Das angeborene Lächeln ward spitz und steif. Berthold, kalt überlaufen, verschwand vom Fleck weg.

III

In seinem möblierten Zimmer machte er kein Licht, blieb in der hintersten Ecke sitzen und fuhr auf, wenn der Wind ging ... Da klopfte es. Hatte es stark, zu stark geklopft? Er rückte vollends hinter den Schrank. Jetzt trat man auch schon ein, es ward hell. Von der Hausfrau geleitet, stand seine Schwester da. „Ach, nur du", sagte er erleichtert. „Du weißt wohl gar nicht? Es sind zwei Jahre." „Natürlich", sagte er. „Sie sind schnell vergangen. Willst du einen Augenblick Platz nehmen?" „Du bist eilig?"
„Ich kann noch Besuch kriegen. Geschäftlich, wie immer", sagte er überstürzt. „Immer Geschäfte. Du glaubst nicht, was ich in den zwei Jahren für Geschäfte gemacht habe! Gute. Sehr gute. Ohne daß darum die geistigen Ansprüche, die wir stellten, im geringsten gelitten hätten.
Die letzte Zeit hatte ich einen Freund, dem ich für Weltbild und geistige Voraussetzungen unberechenbar viel verdanke. Direktor eines großen Unternehmens natürlich. Das sind wir alle."
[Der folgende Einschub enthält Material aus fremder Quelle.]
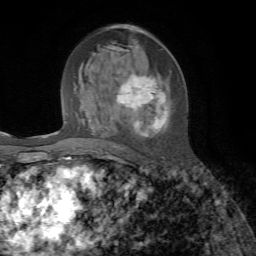
Breast MRI, one axial slice. Position 34 of 72 along the scan axis. Cropped to one breast. Dynamic contrast-enhanced series, time point 2 of 7 at this slice position (early post-contrast). 1.5 T. TE 4.3 ms, TR 8.7 ms. 2.2 mm slice thickness. 256 × 256 image matrix, field of view 180 × 180 mm. Female patient.
Structures marked on this image (semi-automatically segmented with operator editing):
- enhancing-tissue mask used for the functional tumour volume (all voxels passing the contrast-enhancement thresholds inside the analysis volume; usually the tumour): bounding box [x1, y1, x2, y2] px = [87, 49, 168, 148]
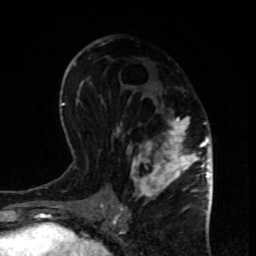
Breast MRI, one axial slice. Cropped to one breast. Dynamic contrast-enhanced series, time point 2 of 8 at this slice position (early post-contrast). 1.5 T. TE 4.2 ms, TR 7 ms. 256 × 256 image matrix, field of view 170 × 170 mm. Female patient.
Structures marked on this image (semi-automatically segmented with operator editing):
- enhancing-tissue mask used for the functional tumour volume (all voxels passing the contrast-enhancement thresholds inside the analysis volume; usually the tumour): bounding box (x1, y1, x2, y2) in pixels: (113, 98, 199, 208)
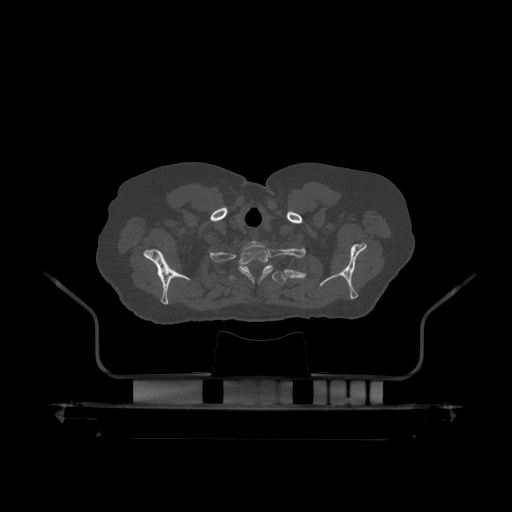
CT including the spine, one axial slice. Bone window (W 1800 / L 400 HU). 1.25 mm slice thickness. 512 × 512 image matrix, field of view 650 × 650 mm. Male patient, age 60 years. From the clinical record (not read from this slice): primary cancer: prostate.
Structures marked on this image (semi-automatic segmentation, software-assisted and operator-edited):
- T1 vertebra: box from (x=239, y=241) to (x=274, y=282) px
- T2 vertebra: (x=228, y=266)–(x=287, y=284)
Aus Erschöpfung hielt er kurz an, machte dann aber eine um so stärkere Handbewegung.
„Mit ihm verstand ich mich. Unser neues Menschentum ist nur dynamisch zu bestimmen. Wir mußten handeln -nun kurz, wir mußten spielen. Er hat sich erschossen." Blieb stehen und horchte, die Augen geschlossen. „Heute?" fragte die Schwester. „Oh, dann komme ich dir ungelegen! Ich würde gehen, wenn ich wüßte wohin." „So schlecht geht es dir?"
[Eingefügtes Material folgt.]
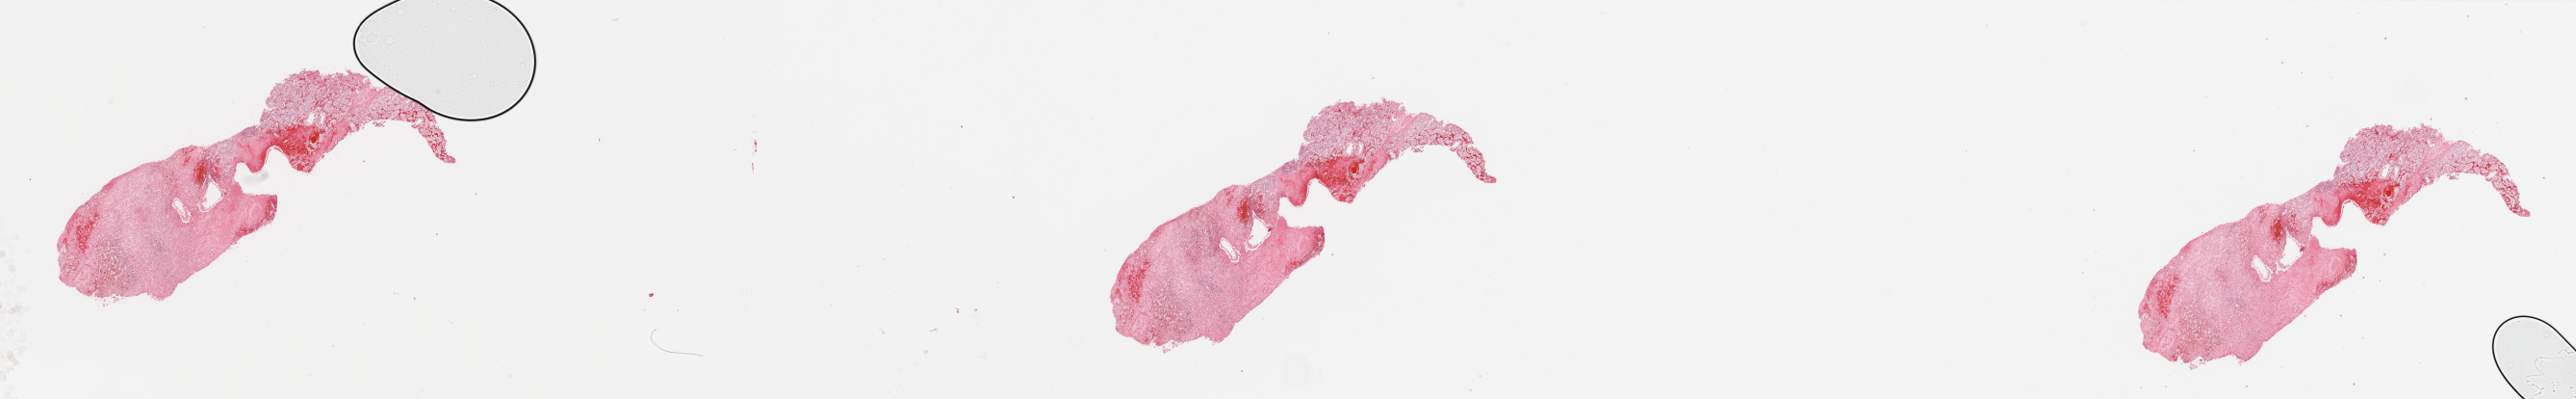
Whole-slide histology image, H&E, whole scanned area (about 42.3 x 6.5 mm, slide scanned at 20x) shown as a low-resolution overview. Tumour tissue sample, kidney. Male, 47 y/o. Histologic grade: G2 (moderately differentiated).
Histologic diagnosis: Renal cell carcinoma, NOS. Primary tumour site (as recorded): upper pole. AJCC pathologic stage: I.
„Das nicht", sagte sie. „Man wartet sogar mit aller erdenklichen Sehnsucht auf mich." „Alle Wetter, du bist hübsch geworden." „Aber es ist zu viel geschehen", sagte sie mutlos. „Mir kannst du alles sagen", beteuerte er kühn. „Errate doch selbst, es ist so banal." „Max hat dich betrogen." „Mehr fällt dir nicht ein?" „Darauf du ihn."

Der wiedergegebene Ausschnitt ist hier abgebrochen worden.